Z mojego doświadczenia wynika, iż przez pierwsze kilka dni, narzędzie jest irytujące i bardziej przeszkadza, niż pomaga. Później następuje etap, gdzie zaczynasz dostrzegać dziejącą się pod spodem magię, a po jakimś czasie już samoczynnie wciskasz tabulator, aby przesunąć się kilka linii do przodu z pisaniem kodu.
Copilot najlepiej sprawdza się podczas prostych czynności. Dla mnie jest to takie “autocompletion” na sterydach. Zdarzają się przypadki, iż większość napisanego kodu w danym pliku powstaje poprzez konsekwentne wciskanie tabulatora. Są tacy, którzy twierdzą, iż Copilot generuje 80% całego kodu, który chcą napisać i robi to z niemal 100% dokładnością. Być może są projekty, gdzie tak to działa. Niestety nie doświadczyłem jeszcze takiej skuteczności.

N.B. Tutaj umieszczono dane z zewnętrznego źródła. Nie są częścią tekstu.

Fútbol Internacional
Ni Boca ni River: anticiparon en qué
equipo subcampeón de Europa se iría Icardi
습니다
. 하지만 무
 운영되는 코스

Inaczej rzecz ma się w zadaniach wymagających dużej kreatywności. Tam zysk jest mniejszy. Niemniej każdy programista musi napisać od czasu do czasu pętlę, funkcję transformującą dane, deklarację zmiennych lub unit testów. Przy takich zadaniach wkład Copilota jest znaczny, a Ty możesz skupić się na rozwiązywaniu prawdziwego problemu, zamiast analizowaniu składni języka i poprawianiu literówek, które wyszły z Twojej klawiatury.
Dzięki Copilotowi i temu, iż tracisz mniej czasu w banalne czynności, masz więcej przestrzeni na rozwiązywanie istoty problemu a sam proces implementacji rozwiązania staje się szybszy.